For Shirley Fleming, now the deputy commissioner for public health services in Chicago, the road to her chosen field began with her younger brother.

"He was born with a very low birthweight in 1948 as a result of poor prenatal care," Fleming says. "He had several disabilities and was severely retarded, and it just didn’t have to be that way. It’s really prevention at the front end of life that matters. It’s exciting to me to try and make sure people get the care they need throughout life but especially at the beginning. It was this realization that led me to pursue a career in nurse midwifery."

In her four years as deputy commissioner, Fleming has seen the Chicago Department of Public Health’s emphasis shift from providing primary medical care to a return to the more historic functions of public health. "The focus on medical service is no longer primary. Public health has been moving back into its role of monitoring and assurance. We have more time to work on advocacy, policy, and legislation. These are essential elements of public health because they help build the infrastructure."

Fleming began her public health career as a certified nurse midwife in the Chicago Department of Public Health, working in the Chicago Public Schools and the city’s health clinics, and later served as a consultant for maternal and child health. She subsequently decided to return to school to work toward her DrPH, completed in 1994, with a specialization in this field. She says the expertise she gained in the collection and analysis of epidemiologic data has been particularly valuable in her job with the city. Such data are the basis for scientifically sound program planning, and they are shared with community-based organizations that have formed partnerships with the city health department in order to respond to the health problems and needs in their own neighborhoods. Using epidemiological data, Fleming says, gives the community groups an advantage in their planning and allows them to direct and apply their programming more effectively.

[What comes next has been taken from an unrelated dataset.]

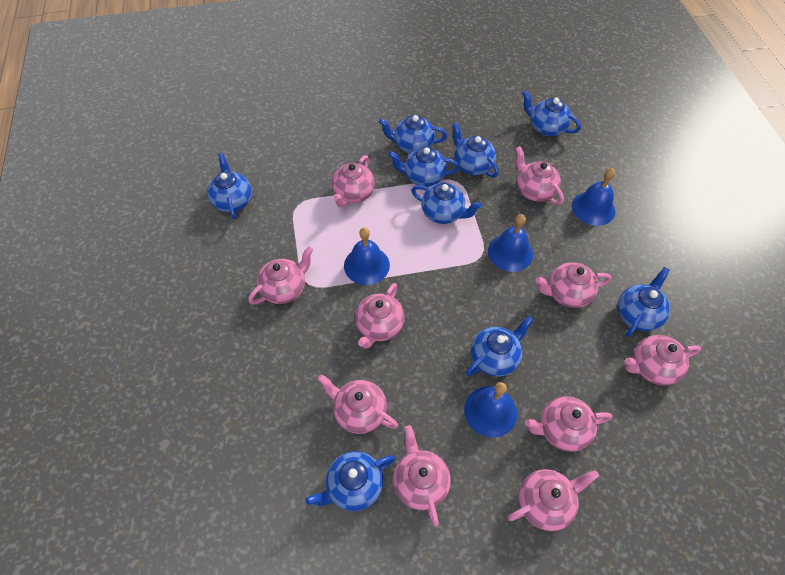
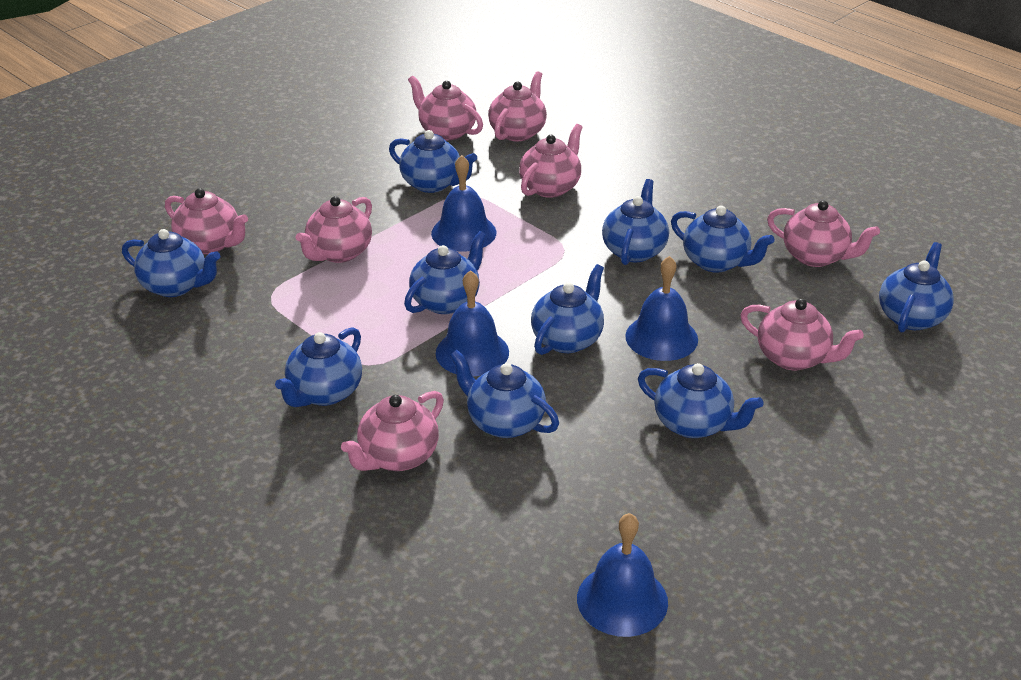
blue teapot: 9 -> 10
pink teapot: 10 -> 8

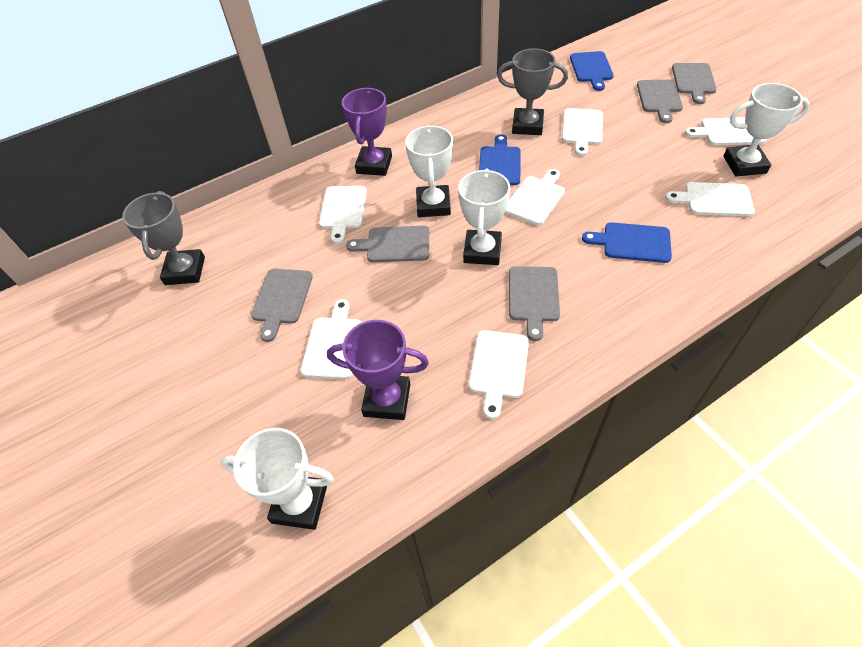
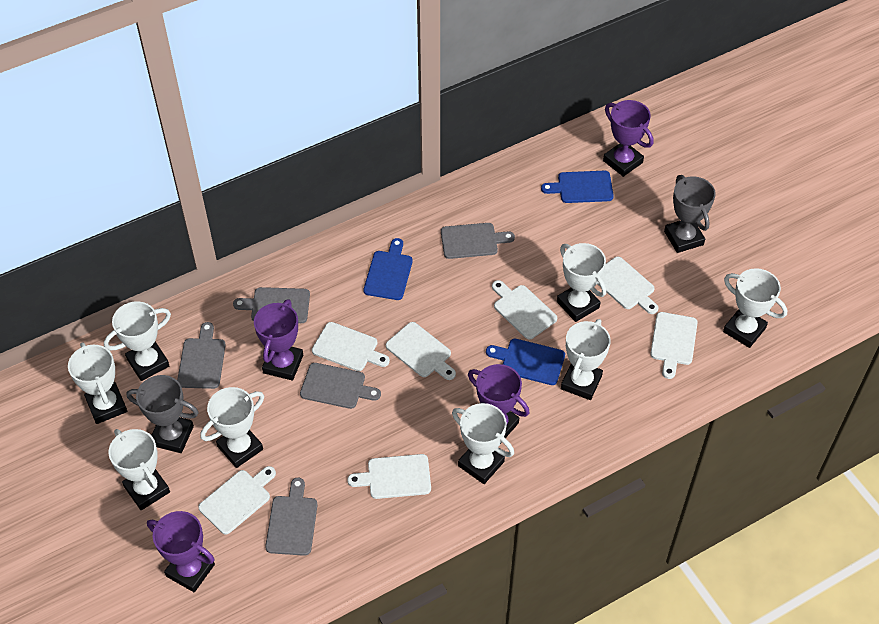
purple trophy: 2 -> 4
white trophy: 4 -> 8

Fleming adds that her advanced degree was necessary "to give me the kind of vision I need. To improve the public health system, you need to understand what it should consist of and how to make that happen. Public health is the only area of health care that is truly holistic, and the only way you can have an impact is to deal with medical, social, and environmental problems together. I feel at home in my profession because it gives me the resources of a range of disciplines to improve the health of the community.

"In public health, we can move from prevention all the way to intervention, but our primary focus as public health professionals is on prevention. When I came here, we were struggling with doing for people rather than doing with people, and I think we’ve made strides toward creating partnerships with the people we serve. People in the community have a lot to bring to the table about their own issues and their own solutions. When you go out into the community and take that approach, you get such richness back."

That approach, in turn, has further stretched the traditional boundaries of public health practice in the city, Fleming notes. As one example, the Chicago Department of Public Health has initiated training programs that prepare community members to work with other residents, helping them to understand basic public health concepts that can improve the quality of life for themselves and their children. Program topics include door-to-door education on nutrition, safety, and child care. The training can serve as a stepping stone for residents whose work in areas such as the Robert Taylor Homes sometimes leads them to further training and a career in public health in their own communities. "It provides them with a first entry into a supportive environment and encourages them to provide needed services in their own neighborhoods," Fleming says. "We’ve convinced some people that practicing public health is a good thing to do. Some have come to work for our department, and others have gone on elsewhere to bigger and better things. It’s amazing what people can accomplish when they just get some support and know someone cares."

The Chicago Department of Public Health is now also doing outreach in partnership with other city units. To serve minority elderly women better, for example, it is working with the Department on Aging to increase mammographies and reduce the high mortality rate due to breast cancer. Fleming also furthers public health outreach by acting as a consultant and advisor on committees serving the Chicago Public Schools’ Head Start program and the American Cancer Society.

"When I look back to what motivated me to work in public health, I recognize that it was its focus on prevention," Fleming says. "My patients in the hospital just kept going in circles. You’d see them come back when you knew you had sent them home with good instruction and thought they would make it at home. I became frustrated with my inability to sustain health and decided I had to get to the other end of the spectrum of care. Public health is that end."